Blessé par la police, Ahmed a reçu un avis d'expulsion sur son lit d'hôpital. - Dominique Faget - AFP
Ahmed, 63 ans, est Egyptien. Jusqu'au 18 novembre, il habitait à Saint-Denis, dans un immeuble de la rue Corbillon. Ce jour-là, plusieurs terroristes se cachent dans l'appartement situé au-dessus du sien. A 4h30 du matin, il est réveillé par une explosion.
"Je frappais sur les murs pour qu'on vienne me chercher"
Interrogé par Le Parisien, Ahmed raconte la peur qui l'a saisi au petit matin, lorsque l'assaut de la police contre l'immeuble a commencé.
"Il y a eu une explosion. Ma porte s'est ouverte. J'ai cru que l'immeuble était en train de s'écrouler!

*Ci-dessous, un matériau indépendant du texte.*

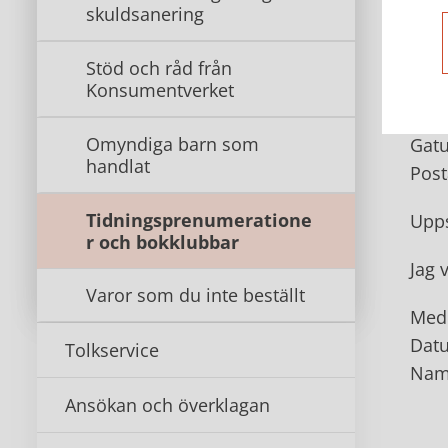
skuldsanering
Upp
Stöd och råd från
Till
Konsumentverket
Bok
Omyndiga barn som
Gat
handlat
Post
Tidningsprenumeratione
Upps
r och bokklubbar
Jag 
Varor som du inte beställt
Med 
Dat
Tolkservice
Namn
Ansökan och överklagan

Des policiers avec des lampes torches m'ont dit de rentrer dans mon logement. Ils voulaient savoir si les appartements du palier communiquaient. Moi, je me suis tout de suite dit: Je vais mourir..."
La suite est un déluge de feu. Dans l'immeuble d'en face, des tireurs criblent de balles l'appartement des terroristes mais pas seulement. Ahmed raconte ainsi que des dizaines de balles ont traversé ses fenêtres, touchant au passage son lavabo, sa télévision, son réfrigérateur.

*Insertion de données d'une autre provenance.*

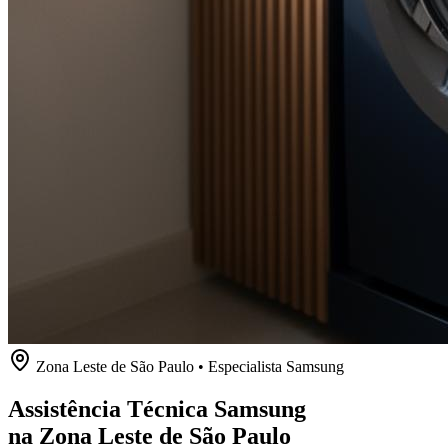
Zona Leste de São Paulo
• Especialista
Samsung
Assistência Técnica Samsung
na Zona Leste de São Paulo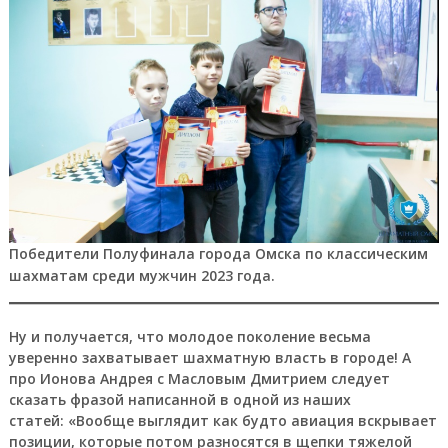
Победители Полуфинала города Омска по классическим
шахматам среди мужчин 2023 года.
Ну и получается, что молодое поколение весьма
уверенно захватывает шахматную власть в городе! А
про Ионова Андрея с Масловым Дмитрием следует
сказать фразой написанной в одной из наших
статей: «Вообще выглядит как будто авиация вскрывает
позиции, которые потом разносятся в щепки тяжелой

"Je frappais sur les murs pour qu'on vienne me chercher", se rappelle l'homme que les policiers finissent par lui demander d'aller à la fenêtre en levant les bras.
"J'ai à peine eu le temps de bouger que j'ai ressenti une vive douleur dans le bras gauche. Ensuite, j'ai vu du sang autour de moi. J'ai compris que j'avais été touché par la police", se rappelle Ahmed.

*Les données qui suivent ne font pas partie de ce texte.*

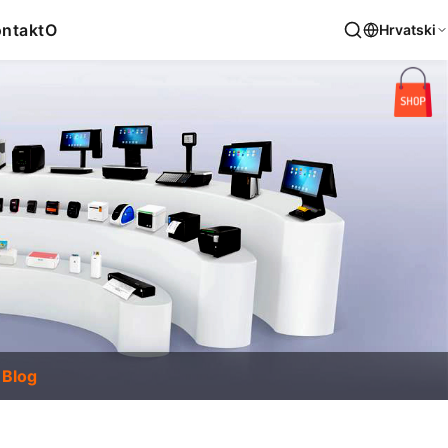
ntakt
O
Hrvatski
Blog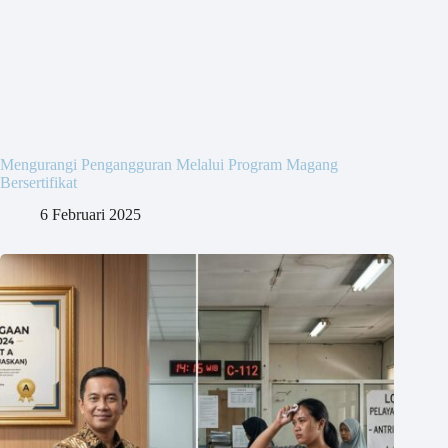
Mengurangi Pengangguran Melalui Program Magang
Bersertifikat
6 Februari 2025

Un avis d'expulsion à l'hôpital
Transporté à l'hôpital de la Pitié-Salpêtrière à Paris, Ahmed est placé en garde à vue quelques heures plus tard. La police veut s'assurer qu'il n'a pas de lien avec les terroristes qui habitaient l'étage du dessus. Des terroristes qu'Ahmed a bien vu la veille de l'assaut. Ils ont frappé à sa porte dans la soirée.
"Ils parlaient en français. Ils s'étaient trompés de porte. Quand j'ai ouvert, ils se sont précipités dans un autre appartement. J'ai eu l'impression qu'ils ne voulaient pas montrer leur visage. Ils portaient des chapeaux, des manteaux et ils avaient les mains dans les poches".
Une fois son témoignage noté, Ahmed ne sera plus inquiété par la police. Mais ses ennuis ne s'arrêtent pas là. Sur son lit d'hôpital, Ahmed, qui est sans-papiers, reçoit un avis d'expulsion du territoire. Une décision que son avocat, Karim Morand-Lahouazi, dénonce.
"Y avait-il urgence à lui notifier de quitter le territoire sans qu'il ait pu faire valoir ses droits en tant que victime?" se demande l'avocat. Devant l'émoi suscité par une telle décision, la préfecture des Hauts-de-Seine a finalement décider d'annuler en urgence l'obligation pour Ahmed de quitter la France. Il y vit depuis neuf ans et attend désormais de savoir où il va pouvoir habiter.